Capela de Nossa Senhora do Amparo

A capela de Nossa Senhora do Amparo está localizada no largo da pequena e característica aldeia de Toxofal de Cima, numa zona de interesse histórico, arquitetónico e natural. O templo faria parte de um pequeno convento, entretanto desaparecido, situado no casario com localização à esquerda.

É um templo renascentista, do século XVI, de construção rural típica nesta região. Possui alpendre de três águas sobre a porta principal e duas colunas em pedra ladeando a entrada, que ocupa quase toda a frontaria. Na inserção do alpendre com a construção principal ergue-se um pequeno campanário.
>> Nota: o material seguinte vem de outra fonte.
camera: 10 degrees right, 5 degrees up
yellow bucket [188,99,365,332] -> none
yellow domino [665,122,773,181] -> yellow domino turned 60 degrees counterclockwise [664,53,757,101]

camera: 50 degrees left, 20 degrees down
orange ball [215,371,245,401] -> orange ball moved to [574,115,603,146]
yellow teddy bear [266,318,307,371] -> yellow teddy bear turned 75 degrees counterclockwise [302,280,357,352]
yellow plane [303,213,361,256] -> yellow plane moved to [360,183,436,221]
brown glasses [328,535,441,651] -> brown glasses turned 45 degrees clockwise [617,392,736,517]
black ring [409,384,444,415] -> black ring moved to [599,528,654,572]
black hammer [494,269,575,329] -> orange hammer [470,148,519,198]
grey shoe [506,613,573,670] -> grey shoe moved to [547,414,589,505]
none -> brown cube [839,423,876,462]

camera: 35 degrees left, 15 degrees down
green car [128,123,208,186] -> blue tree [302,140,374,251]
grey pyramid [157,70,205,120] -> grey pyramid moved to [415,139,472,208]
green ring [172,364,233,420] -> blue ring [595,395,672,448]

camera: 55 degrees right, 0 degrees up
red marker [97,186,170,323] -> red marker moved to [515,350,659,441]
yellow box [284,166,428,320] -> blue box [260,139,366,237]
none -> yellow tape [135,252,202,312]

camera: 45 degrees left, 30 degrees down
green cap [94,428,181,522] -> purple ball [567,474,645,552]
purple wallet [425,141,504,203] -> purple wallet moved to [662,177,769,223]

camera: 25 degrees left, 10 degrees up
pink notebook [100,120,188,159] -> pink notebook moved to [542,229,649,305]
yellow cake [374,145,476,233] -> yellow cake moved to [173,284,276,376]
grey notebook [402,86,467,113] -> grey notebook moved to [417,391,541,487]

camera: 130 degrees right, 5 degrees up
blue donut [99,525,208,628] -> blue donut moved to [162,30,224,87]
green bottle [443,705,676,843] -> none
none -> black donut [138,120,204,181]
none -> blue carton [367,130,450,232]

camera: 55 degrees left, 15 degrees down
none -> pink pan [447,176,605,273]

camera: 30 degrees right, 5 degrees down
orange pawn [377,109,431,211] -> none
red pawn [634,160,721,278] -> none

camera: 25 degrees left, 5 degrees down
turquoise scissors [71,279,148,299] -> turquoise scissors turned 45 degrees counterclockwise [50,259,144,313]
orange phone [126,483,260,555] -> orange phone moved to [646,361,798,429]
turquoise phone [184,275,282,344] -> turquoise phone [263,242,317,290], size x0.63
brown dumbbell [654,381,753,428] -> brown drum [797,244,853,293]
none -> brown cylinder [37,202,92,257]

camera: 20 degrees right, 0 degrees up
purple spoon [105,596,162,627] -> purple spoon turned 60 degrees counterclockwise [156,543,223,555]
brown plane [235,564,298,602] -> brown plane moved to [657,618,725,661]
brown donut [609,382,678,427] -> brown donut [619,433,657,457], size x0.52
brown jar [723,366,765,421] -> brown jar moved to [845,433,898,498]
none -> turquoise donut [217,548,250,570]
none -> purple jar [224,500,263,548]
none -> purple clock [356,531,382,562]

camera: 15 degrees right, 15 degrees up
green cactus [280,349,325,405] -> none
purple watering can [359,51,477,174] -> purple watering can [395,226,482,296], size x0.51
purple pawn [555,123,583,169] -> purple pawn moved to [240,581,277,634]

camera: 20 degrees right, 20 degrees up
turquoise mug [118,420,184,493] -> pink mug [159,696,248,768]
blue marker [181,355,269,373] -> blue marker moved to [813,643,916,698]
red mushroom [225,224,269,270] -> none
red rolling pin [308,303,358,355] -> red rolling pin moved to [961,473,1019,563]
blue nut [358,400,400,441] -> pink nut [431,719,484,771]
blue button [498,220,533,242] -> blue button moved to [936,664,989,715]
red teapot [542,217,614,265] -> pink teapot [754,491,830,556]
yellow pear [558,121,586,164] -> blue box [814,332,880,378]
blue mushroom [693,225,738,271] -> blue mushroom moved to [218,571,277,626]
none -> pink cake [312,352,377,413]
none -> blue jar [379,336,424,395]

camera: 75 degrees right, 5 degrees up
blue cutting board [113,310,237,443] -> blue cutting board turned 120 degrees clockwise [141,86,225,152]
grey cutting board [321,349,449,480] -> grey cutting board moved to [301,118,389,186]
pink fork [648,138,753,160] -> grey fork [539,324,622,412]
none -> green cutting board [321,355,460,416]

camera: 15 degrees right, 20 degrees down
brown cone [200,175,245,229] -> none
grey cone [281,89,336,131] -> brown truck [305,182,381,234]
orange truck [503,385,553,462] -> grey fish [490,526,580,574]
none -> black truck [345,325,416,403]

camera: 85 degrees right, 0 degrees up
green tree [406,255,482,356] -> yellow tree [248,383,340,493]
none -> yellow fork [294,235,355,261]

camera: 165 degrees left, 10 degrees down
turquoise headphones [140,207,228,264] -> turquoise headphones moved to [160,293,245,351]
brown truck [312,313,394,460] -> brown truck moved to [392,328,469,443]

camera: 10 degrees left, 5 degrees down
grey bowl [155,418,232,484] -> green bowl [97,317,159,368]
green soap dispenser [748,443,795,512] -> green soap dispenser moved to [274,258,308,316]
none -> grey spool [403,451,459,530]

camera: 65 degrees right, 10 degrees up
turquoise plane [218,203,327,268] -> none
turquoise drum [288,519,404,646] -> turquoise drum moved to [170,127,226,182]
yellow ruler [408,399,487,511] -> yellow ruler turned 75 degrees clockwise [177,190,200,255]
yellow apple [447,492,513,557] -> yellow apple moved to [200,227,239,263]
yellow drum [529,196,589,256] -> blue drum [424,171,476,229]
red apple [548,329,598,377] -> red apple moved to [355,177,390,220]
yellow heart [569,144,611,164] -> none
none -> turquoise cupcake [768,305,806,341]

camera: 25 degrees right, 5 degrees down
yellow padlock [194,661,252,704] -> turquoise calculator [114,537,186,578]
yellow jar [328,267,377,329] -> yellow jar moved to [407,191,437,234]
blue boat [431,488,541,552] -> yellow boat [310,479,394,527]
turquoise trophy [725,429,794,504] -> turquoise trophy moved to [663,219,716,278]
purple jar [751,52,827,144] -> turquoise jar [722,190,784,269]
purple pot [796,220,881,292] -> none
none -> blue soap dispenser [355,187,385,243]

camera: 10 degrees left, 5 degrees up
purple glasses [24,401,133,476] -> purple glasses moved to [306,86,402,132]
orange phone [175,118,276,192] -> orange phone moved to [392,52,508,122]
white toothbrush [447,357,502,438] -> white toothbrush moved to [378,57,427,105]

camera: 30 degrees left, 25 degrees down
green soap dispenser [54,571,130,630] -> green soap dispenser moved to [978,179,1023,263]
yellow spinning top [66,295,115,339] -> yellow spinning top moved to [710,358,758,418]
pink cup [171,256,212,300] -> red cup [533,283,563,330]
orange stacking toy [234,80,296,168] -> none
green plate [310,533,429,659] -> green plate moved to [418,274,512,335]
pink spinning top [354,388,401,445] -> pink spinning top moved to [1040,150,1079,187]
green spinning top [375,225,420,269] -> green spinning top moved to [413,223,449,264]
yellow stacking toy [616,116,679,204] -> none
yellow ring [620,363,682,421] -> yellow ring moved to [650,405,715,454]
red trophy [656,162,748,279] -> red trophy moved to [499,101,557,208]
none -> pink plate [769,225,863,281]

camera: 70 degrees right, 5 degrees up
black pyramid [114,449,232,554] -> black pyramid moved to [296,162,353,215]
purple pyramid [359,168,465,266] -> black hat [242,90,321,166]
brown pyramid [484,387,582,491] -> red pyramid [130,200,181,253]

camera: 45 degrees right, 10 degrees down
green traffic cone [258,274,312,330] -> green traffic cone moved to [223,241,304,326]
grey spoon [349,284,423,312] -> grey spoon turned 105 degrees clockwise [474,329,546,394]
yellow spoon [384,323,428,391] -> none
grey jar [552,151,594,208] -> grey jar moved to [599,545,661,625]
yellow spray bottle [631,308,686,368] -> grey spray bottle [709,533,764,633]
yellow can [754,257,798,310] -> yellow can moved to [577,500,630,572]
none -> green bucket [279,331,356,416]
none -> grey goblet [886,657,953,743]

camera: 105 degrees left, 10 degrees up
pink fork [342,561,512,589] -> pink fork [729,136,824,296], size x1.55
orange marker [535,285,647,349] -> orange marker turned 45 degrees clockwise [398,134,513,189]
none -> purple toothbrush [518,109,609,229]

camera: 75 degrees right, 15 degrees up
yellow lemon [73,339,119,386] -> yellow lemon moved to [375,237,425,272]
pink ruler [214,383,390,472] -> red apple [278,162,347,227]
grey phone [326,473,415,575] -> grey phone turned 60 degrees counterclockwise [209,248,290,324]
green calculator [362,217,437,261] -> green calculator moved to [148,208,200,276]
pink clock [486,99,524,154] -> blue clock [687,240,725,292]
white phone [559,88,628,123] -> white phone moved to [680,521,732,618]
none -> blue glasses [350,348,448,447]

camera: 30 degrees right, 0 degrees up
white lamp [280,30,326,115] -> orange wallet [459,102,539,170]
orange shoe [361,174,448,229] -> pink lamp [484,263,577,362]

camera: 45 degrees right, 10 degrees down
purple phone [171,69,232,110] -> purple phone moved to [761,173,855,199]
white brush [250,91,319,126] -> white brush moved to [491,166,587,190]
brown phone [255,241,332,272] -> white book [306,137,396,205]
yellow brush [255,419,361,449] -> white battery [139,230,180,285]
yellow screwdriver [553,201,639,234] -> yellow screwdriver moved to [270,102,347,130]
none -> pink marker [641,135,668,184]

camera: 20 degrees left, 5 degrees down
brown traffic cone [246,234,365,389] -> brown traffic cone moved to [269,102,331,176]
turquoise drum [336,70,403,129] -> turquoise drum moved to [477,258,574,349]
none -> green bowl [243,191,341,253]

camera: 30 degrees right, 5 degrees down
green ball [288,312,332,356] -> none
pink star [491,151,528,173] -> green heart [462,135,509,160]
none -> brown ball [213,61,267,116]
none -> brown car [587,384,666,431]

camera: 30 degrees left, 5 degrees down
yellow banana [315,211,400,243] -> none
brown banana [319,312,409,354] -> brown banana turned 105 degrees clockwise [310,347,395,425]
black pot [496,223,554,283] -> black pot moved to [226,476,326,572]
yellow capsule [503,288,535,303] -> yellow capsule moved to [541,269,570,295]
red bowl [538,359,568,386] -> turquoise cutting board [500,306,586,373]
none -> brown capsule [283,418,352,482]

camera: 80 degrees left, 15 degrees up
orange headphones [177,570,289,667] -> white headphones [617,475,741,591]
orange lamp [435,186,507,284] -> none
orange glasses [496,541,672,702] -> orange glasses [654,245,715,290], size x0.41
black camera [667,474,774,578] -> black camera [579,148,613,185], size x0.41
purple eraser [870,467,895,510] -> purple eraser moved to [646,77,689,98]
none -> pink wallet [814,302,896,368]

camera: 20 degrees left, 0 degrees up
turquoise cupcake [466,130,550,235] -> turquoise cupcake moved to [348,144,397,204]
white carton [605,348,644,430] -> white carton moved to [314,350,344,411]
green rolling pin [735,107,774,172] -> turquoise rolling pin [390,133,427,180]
O interior é de uma nave, com teto de maceira e capela-mor de abóboda separada da nave por arco em cantaria de volta perfeita com vestígios de pintura policromática, característica da época. Uma curiosa escada, rústica e em pedra, dá acesso ao púlpito assente em pedra quadrada com balaustres de madeira negra torneados. O retábulo do altar-mor em talha dourada do século XVI ou XVII, envolve o trono de madeira encerada onde se encontra a imagem da padroeira, Nossa Senhora do Amparo, ladeada por São Sebastião e São Roque.

Na base do trono, um curioso sacrário de forma prismática faz parte do retábulo. Na nave, os dois altares laterais encostados à parede divisória da capela-mor possuem retábulos em talha dourada barroca, do século XVIII, e acolhem belas imagens de Santo Amaro - padroeiro da festa local que se realiza a 15 de janeiro - e de Santa Luzia. São de salientar as pedras trabalhadas incrustadas nas paredes das sacristias e uma outra imagem em terracota, monocromática, de Santo Amaro.

O culto a Santo Amaro, que aqui teve confraria, terá vindo da Galiza nos séculos XVI e XVII, quando milhares de galegos chegaram a Portugal em busca de trabalho. Enquanto alguns se fixavam em comunidades, como a dos Canteiros de S. Bartolomeu dos Galegos, outros palmilhavam o país carregando mercadorias. Eram profissões que exigiam grande resistência física e motora e, talvez por Santo Amaro ser o protetor das enfermidades dos braços e pernas, tornou-se venerado e celebrado em toda a região.